_The problem:_
Begin at the line that contains "(324, 205) none -> (824, 288) //" and repeat every line from there to the end of the records below, inclusive, without adding any other line.

_Supplied data:_
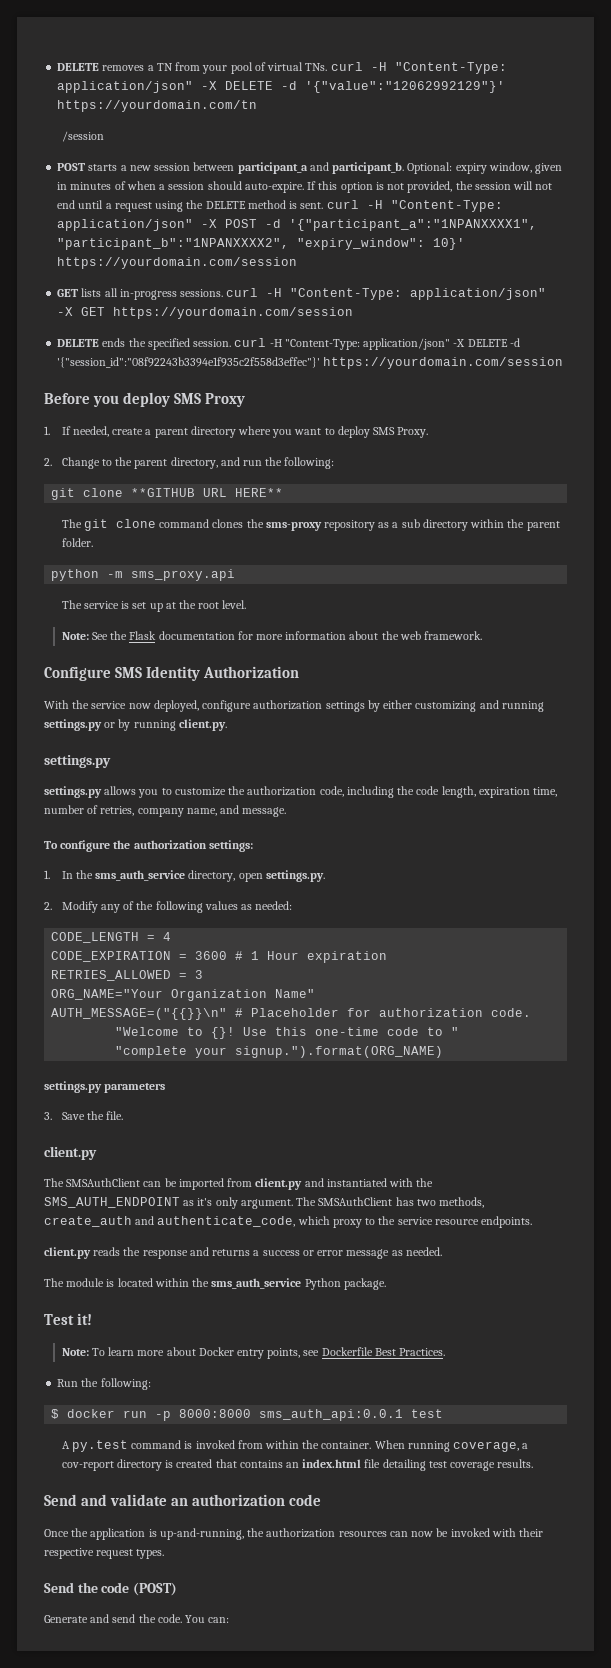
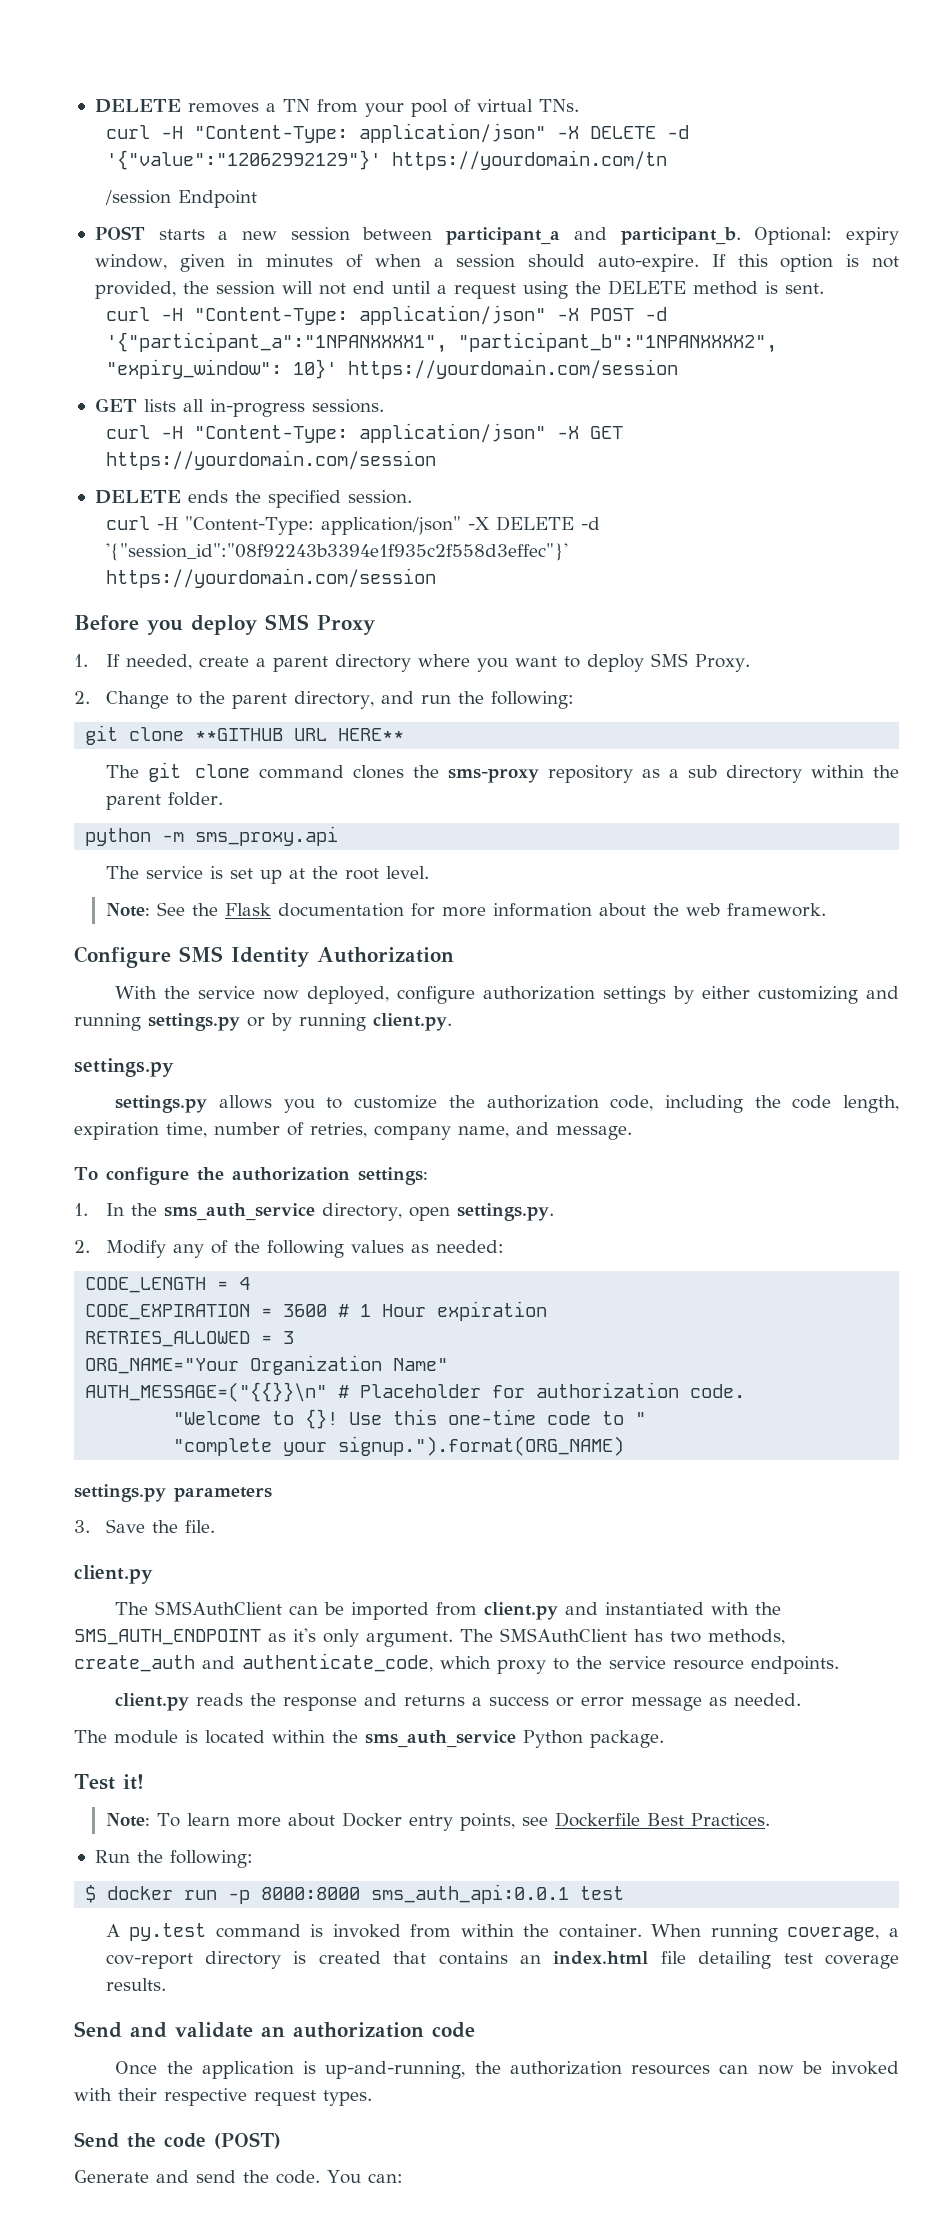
(328, 67) none -> (579, 105) //
(104, 136) none -> [177,190,257,208] Endpoint
(324, 205) none -> (824, 288) //
(224, 293) none -> (384, 406) //
(232, 343) none -> (412, 497) //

_Written response:_
(324, 205) none -> (824, 288) //
(224, 293) none -> (384, 406) //
(232, 343) none -> (412, 497) //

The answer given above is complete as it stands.